Buried interface engineering based on dipolar molecule interlayer for enhancing photovoltaic performance of CsPbIBr2 perovskite solar cells

The buried-interface properties of inorganic perovskite solar cells play a key role in determining the quality of the perovskite film and the charge transfer at the buried interface. Therefore, the structure optimization of buried interfaces through the buried interface engineering is an effective strategy to improve the efficiency and stability of inorganic perovskite solar cells. In this work, 6-amino nicotinic acid (ANA) molecules were employed to modify the buried interface of CsPbIBr2 perovskite solar cells (TiO2/CsPbIBr2 interface). ANA molecules are absorbed on the surface of the TiO2 electron-transport layer through strong interactions between the -COOH group and TiO2, forming an ANA molecule dipolar interlayer at the buried interface of CsPbIBr2 perovskite solar cells. The formation of ANA dipolar interlayer improves the surface wettability of the TiO2 layer by CsPbIBr2 precursor solution, promotes the uniform nucleation and growth of the CsPbIBr2 perovskite, enhances the perovskite quality, and ameliorates the interface contact.
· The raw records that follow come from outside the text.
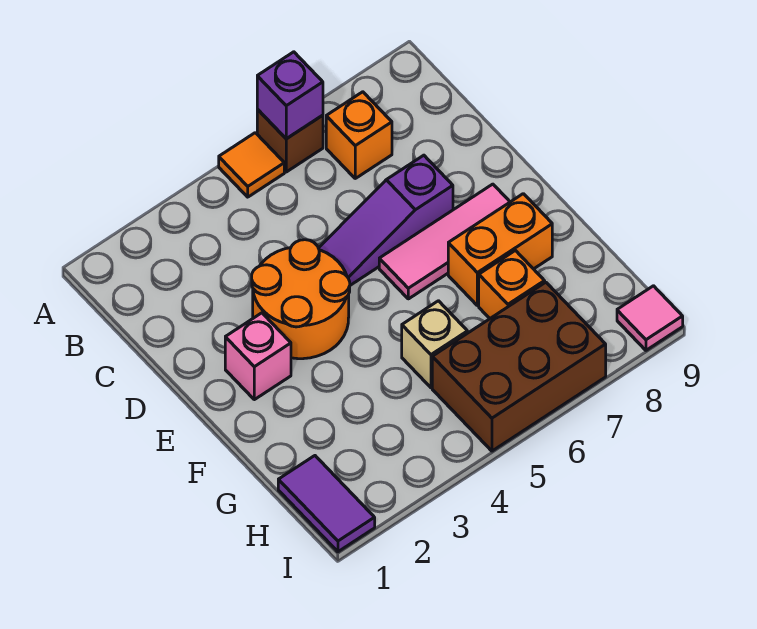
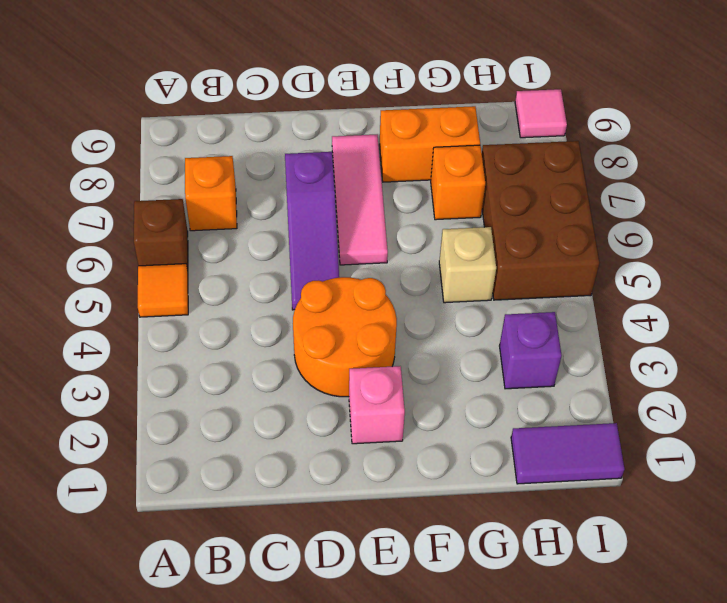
purple brick A6 level 2 -> purple brick H3 level 1
orange brick F7:F8 level 1 -> orange brick F8:G8 level 1

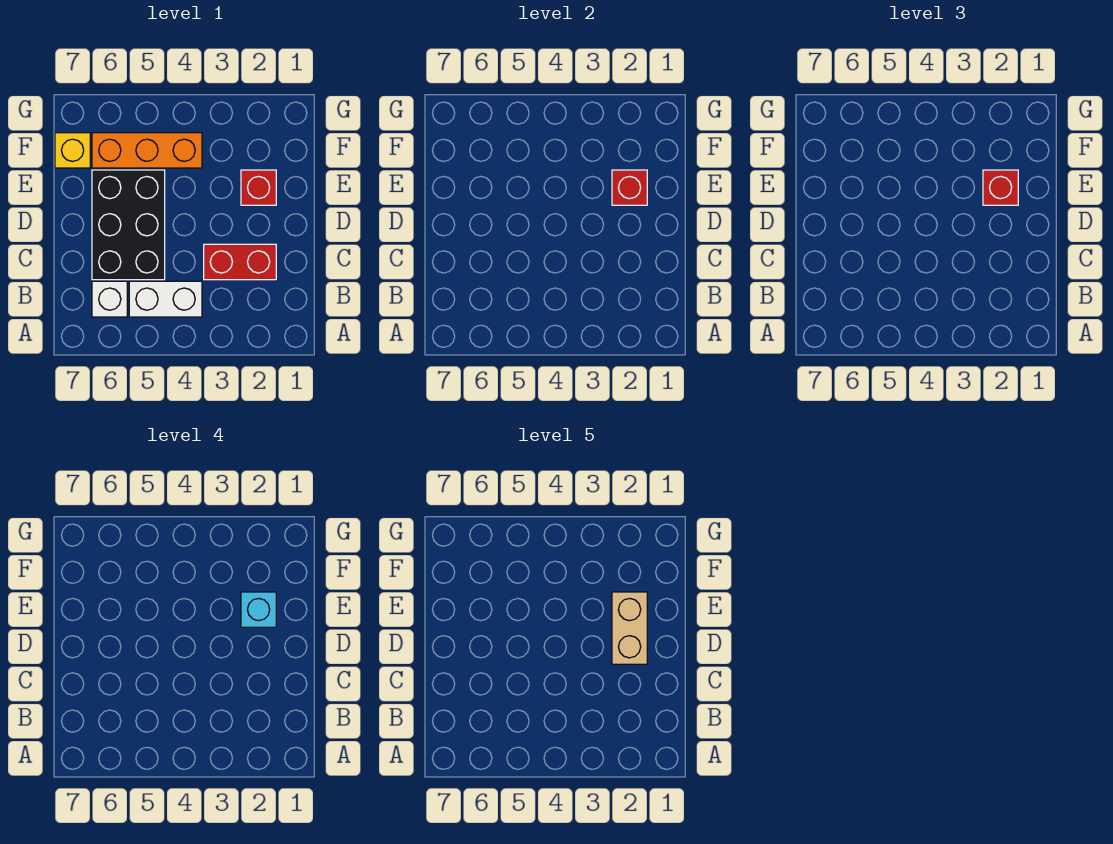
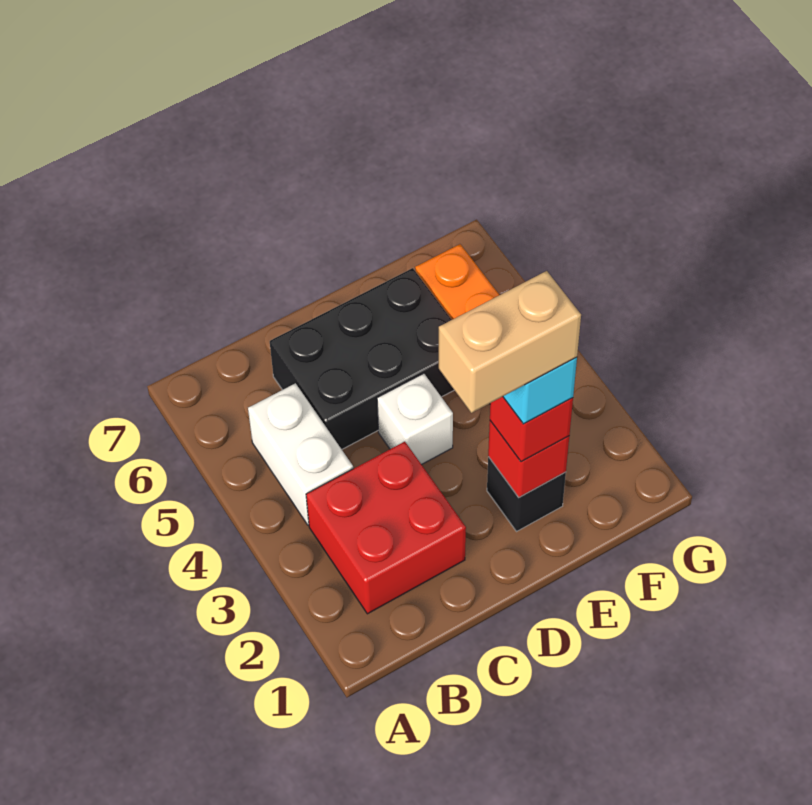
white brick B6 level 1 -> white brick D4 level 1
red brick C2:C3 level 1 -> red brick B2:C3 level 1
red brick E2 level 1 -> black brick E2 level 1
yellow brick F7 level 1 -> none

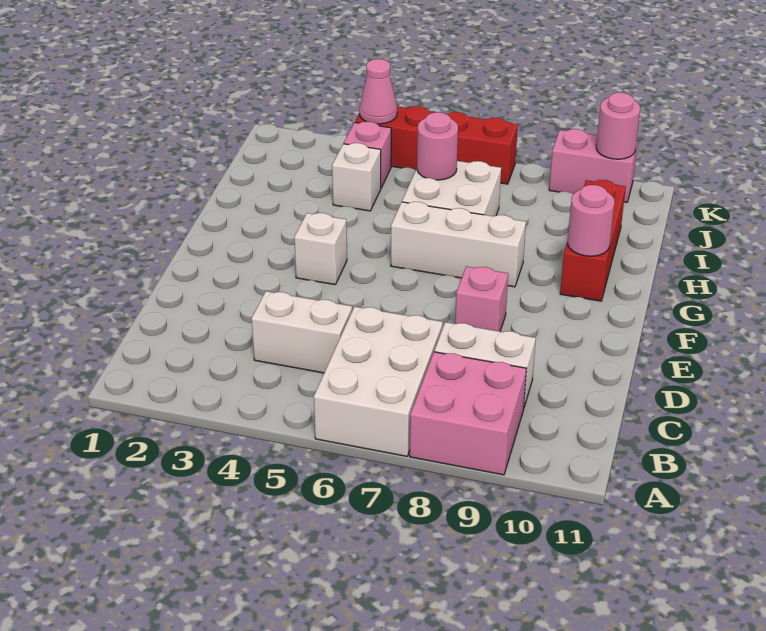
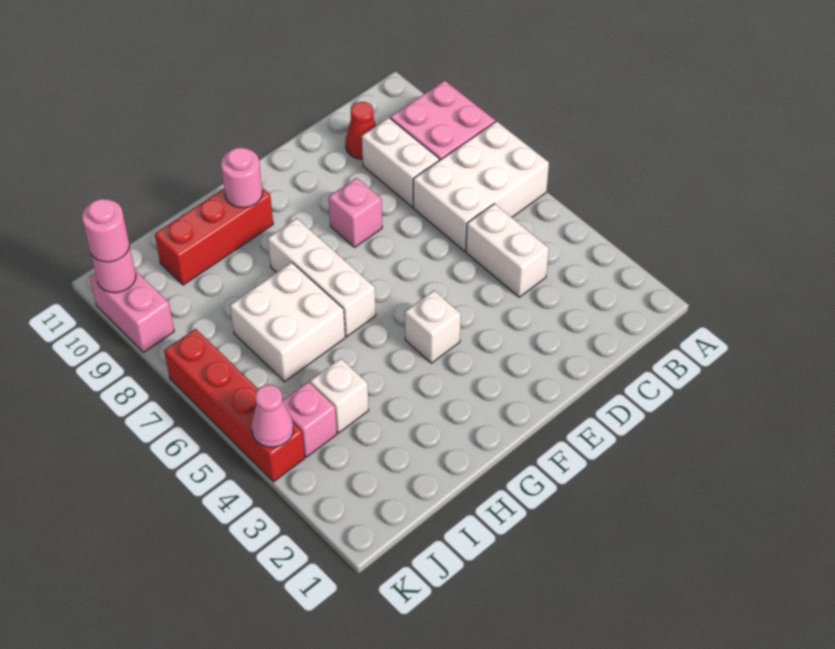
none -> red cone C10 level 1
pink round brick I6 level 2 -> pink round brick K10 level 3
Meanwhile, the formation of the ANA dipolar interlayer increases the work functions of the TiO2 layer, leading to the formation of an optimized energy level structure for electron transport at the buried interface between the TiO2 layer and CsPbIBr2 perovskite. Consequently, the assembled carbon-based CsPbIBr2 perovskite solar cells without hole-transport layer achieve a high power conversion efficiency of 10.98%, which is 37% higher than the efficiency of the control device. In addition, the CsPbIBr2 perovskite solar cell with ANA dipolar interlayer shows a superior stability. After 45 d of storage under ambient conditions, the unencapsulated device preserved over 90% of its initial efficiency.